• TASK PROMPT: State how many lines of the entries hold the string "requests". Reply with the number alone.

• PROVIDED ENTRIES:
◆ ◆ ◆
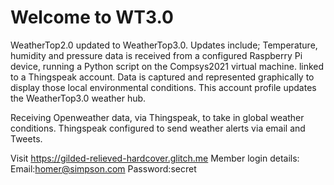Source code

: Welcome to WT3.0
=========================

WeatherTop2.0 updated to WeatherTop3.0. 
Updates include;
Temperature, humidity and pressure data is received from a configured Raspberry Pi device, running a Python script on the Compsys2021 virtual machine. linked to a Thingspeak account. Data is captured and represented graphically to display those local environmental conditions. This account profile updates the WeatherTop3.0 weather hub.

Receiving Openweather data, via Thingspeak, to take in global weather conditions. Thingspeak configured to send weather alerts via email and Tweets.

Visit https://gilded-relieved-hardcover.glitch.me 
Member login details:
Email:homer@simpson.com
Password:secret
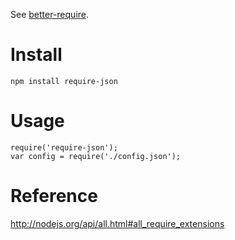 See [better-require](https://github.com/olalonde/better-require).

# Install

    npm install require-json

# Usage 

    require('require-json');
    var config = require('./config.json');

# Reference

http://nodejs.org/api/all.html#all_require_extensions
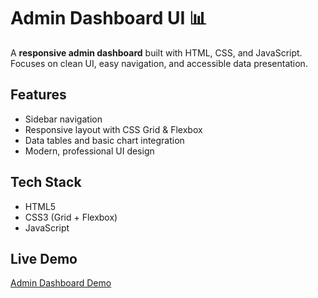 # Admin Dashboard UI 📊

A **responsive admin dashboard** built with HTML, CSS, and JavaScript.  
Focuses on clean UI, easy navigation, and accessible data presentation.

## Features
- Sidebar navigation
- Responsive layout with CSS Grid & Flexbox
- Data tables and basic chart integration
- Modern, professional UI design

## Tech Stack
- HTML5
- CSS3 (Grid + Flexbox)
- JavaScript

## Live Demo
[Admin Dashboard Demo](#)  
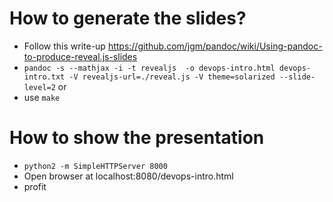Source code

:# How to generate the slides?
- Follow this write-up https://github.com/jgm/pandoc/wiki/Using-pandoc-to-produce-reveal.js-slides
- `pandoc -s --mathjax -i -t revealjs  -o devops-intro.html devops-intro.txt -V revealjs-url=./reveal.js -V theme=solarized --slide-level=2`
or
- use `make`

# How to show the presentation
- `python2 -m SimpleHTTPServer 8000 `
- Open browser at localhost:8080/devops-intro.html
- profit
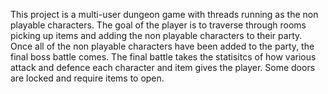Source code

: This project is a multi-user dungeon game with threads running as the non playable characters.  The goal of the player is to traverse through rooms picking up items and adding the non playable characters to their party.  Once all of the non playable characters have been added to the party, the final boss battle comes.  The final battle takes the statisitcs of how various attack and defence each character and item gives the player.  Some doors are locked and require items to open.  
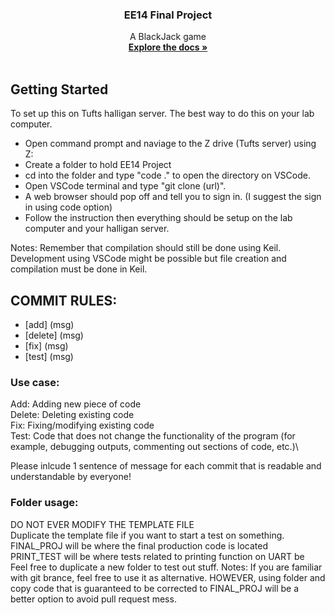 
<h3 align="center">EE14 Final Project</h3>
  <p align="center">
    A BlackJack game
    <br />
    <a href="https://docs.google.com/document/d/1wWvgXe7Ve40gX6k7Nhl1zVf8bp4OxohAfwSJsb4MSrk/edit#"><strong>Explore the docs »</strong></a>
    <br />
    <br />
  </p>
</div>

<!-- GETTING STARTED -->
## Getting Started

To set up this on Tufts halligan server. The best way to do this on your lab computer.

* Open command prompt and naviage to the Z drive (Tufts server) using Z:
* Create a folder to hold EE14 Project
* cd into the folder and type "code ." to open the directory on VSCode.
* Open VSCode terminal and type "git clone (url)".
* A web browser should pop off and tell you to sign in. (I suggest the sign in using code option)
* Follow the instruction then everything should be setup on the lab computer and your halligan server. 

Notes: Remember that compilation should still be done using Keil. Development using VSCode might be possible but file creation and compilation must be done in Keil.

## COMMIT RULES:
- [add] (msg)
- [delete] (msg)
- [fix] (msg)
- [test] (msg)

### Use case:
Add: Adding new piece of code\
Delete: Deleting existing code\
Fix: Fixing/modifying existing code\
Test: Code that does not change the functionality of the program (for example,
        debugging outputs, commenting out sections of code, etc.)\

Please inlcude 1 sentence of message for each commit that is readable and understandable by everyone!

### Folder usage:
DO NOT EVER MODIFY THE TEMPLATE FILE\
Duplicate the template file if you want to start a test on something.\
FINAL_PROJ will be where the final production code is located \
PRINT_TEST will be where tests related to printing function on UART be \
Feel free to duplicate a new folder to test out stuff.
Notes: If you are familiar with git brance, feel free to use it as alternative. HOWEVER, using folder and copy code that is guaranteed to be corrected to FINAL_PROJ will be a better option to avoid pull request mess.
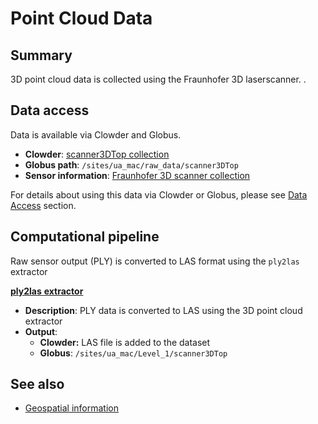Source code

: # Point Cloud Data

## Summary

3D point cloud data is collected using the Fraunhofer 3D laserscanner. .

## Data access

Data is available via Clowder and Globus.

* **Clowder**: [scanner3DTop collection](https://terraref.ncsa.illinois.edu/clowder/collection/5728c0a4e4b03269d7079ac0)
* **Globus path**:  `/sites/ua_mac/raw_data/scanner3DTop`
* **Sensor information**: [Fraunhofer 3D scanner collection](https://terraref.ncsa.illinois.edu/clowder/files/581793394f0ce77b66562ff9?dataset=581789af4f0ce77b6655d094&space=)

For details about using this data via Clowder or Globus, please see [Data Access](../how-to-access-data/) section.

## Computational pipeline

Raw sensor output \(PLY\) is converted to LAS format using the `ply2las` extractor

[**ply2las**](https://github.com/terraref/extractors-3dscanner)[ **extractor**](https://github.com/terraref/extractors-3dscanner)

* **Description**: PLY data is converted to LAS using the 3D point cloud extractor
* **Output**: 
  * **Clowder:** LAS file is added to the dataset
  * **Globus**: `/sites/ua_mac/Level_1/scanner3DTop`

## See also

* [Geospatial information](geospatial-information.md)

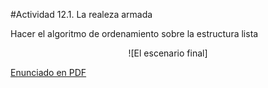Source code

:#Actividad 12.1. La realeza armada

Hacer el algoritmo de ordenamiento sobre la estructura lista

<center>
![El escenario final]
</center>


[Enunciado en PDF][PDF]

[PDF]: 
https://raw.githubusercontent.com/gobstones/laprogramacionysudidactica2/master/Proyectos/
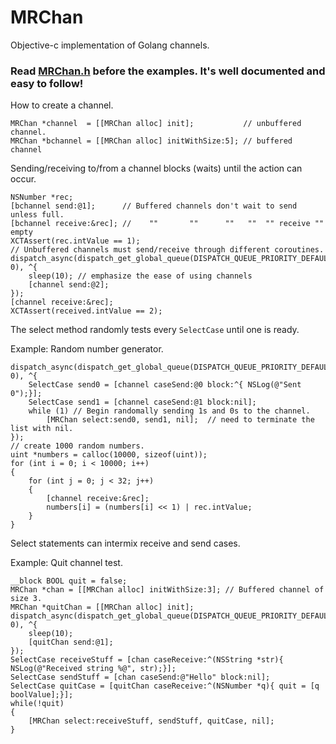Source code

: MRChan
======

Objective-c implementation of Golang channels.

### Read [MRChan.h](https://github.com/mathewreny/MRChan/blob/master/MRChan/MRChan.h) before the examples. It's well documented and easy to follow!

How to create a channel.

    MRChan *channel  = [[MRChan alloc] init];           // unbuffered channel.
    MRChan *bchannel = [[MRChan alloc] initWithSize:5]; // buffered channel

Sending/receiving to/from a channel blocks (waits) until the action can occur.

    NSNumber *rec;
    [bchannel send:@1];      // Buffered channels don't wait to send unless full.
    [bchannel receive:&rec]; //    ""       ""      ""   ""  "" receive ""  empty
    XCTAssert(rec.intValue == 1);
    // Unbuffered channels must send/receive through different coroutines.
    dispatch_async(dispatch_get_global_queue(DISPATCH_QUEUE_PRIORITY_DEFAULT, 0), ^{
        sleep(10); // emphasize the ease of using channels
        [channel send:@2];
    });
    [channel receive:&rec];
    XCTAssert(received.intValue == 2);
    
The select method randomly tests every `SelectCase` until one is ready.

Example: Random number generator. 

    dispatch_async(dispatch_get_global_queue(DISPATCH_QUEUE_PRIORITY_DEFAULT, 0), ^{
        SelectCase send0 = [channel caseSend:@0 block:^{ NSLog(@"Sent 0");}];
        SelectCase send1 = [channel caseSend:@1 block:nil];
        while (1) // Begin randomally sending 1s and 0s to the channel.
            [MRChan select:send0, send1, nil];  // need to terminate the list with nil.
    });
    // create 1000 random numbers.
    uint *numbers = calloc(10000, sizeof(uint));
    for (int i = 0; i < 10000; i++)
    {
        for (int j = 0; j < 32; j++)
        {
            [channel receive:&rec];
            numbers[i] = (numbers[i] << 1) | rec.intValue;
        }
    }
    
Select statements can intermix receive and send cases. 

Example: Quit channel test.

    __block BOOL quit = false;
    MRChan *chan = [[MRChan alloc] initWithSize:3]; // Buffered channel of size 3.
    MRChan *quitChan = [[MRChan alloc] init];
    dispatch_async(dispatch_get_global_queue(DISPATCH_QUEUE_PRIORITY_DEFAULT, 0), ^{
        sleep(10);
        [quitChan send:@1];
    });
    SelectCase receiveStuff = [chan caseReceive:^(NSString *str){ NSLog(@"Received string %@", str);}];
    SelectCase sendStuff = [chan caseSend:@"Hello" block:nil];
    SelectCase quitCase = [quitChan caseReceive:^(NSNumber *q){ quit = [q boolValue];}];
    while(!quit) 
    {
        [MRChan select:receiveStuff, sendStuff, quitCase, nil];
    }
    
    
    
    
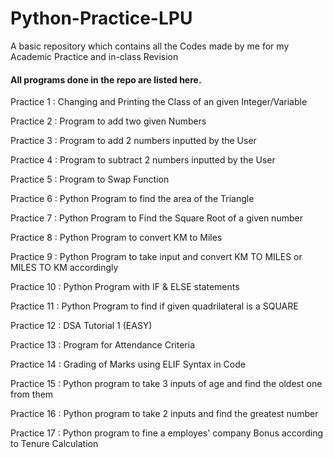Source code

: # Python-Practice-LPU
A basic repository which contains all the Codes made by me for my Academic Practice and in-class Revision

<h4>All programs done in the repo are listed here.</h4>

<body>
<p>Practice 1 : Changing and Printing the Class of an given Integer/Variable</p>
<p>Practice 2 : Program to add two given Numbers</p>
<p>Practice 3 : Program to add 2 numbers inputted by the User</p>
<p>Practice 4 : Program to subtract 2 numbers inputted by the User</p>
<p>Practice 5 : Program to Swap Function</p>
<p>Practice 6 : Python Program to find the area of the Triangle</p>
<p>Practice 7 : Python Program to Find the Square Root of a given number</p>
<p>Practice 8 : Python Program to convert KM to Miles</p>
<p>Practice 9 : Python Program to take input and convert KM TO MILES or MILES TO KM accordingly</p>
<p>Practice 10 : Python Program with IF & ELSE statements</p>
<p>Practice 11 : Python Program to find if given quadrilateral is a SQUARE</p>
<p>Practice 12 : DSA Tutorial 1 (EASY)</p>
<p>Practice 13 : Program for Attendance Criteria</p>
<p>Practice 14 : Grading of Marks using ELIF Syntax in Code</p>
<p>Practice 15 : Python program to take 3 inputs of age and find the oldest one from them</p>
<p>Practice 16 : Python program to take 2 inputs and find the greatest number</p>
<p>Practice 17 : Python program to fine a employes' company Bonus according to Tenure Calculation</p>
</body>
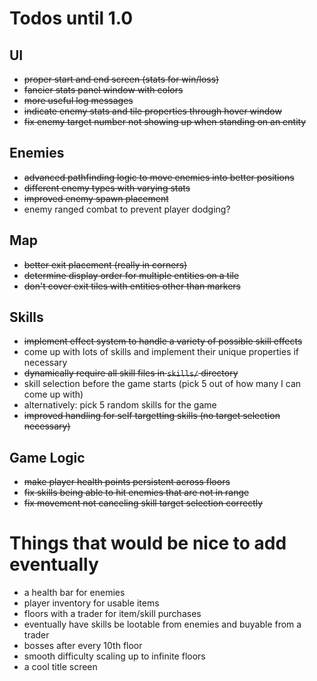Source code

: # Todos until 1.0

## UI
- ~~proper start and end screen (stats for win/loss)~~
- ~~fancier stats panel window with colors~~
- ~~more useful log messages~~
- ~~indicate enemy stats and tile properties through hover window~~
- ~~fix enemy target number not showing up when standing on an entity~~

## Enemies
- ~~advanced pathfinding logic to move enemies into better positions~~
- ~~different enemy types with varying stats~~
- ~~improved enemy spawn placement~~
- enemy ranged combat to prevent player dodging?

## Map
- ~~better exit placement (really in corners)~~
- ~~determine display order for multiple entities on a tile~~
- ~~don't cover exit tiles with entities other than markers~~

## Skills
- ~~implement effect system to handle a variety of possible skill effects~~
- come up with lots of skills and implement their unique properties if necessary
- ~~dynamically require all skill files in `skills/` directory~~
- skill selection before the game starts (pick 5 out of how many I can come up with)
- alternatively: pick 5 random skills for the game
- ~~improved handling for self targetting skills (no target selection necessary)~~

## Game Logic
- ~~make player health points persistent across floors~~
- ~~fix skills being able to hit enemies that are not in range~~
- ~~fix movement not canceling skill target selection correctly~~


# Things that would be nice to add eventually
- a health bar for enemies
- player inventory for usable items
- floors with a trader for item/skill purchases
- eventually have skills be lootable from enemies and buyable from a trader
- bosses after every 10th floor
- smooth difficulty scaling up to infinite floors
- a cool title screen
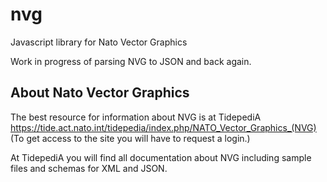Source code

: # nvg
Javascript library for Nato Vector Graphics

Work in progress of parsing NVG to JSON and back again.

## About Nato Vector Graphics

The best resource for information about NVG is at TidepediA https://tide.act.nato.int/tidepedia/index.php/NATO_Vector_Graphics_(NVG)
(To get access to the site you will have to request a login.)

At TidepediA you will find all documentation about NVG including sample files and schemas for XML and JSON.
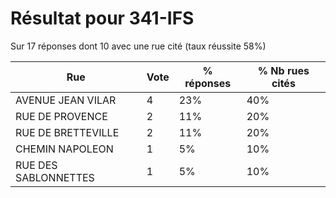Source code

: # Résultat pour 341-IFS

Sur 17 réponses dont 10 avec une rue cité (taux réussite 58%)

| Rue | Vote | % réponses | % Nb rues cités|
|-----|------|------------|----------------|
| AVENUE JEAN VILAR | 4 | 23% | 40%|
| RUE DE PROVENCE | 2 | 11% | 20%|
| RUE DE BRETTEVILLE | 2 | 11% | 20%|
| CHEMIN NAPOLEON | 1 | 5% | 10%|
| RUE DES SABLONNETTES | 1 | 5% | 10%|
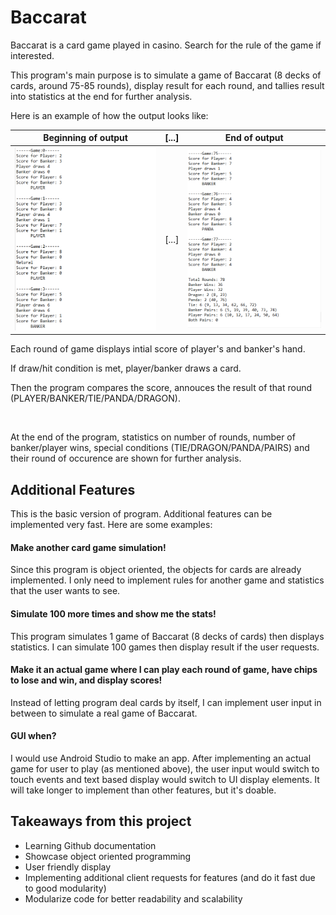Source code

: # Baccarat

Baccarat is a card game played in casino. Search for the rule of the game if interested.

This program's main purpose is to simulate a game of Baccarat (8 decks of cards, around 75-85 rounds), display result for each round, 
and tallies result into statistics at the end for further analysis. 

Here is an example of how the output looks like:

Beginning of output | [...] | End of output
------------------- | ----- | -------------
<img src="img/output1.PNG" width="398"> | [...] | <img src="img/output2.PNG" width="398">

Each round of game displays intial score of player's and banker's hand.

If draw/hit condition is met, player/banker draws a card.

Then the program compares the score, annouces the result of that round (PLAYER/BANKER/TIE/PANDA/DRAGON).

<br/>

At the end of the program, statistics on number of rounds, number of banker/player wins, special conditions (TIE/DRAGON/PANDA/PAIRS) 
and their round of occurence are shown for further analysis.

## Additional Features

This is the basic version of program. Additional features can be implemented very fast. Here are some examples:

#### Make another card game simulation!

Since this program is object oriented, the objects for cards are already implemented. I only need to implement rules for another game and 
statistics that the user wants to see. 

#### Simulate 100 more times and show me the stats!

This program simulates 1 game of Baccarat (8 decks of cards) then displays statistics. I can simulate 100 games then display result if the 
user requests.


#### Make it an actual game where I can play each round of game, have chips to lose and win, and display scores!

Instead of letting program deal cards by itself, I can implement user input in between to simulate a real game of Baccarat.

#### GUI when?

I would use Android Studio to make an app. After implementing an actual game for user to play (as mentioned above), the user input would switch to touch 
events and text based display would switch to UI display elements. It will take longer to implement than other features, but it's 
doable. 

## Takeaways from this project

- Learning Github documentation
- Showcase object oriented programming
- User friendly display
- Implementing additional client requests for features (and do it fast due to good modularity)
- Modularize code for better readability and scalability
◆ ◆ ◆
• FINISHED TASK: 2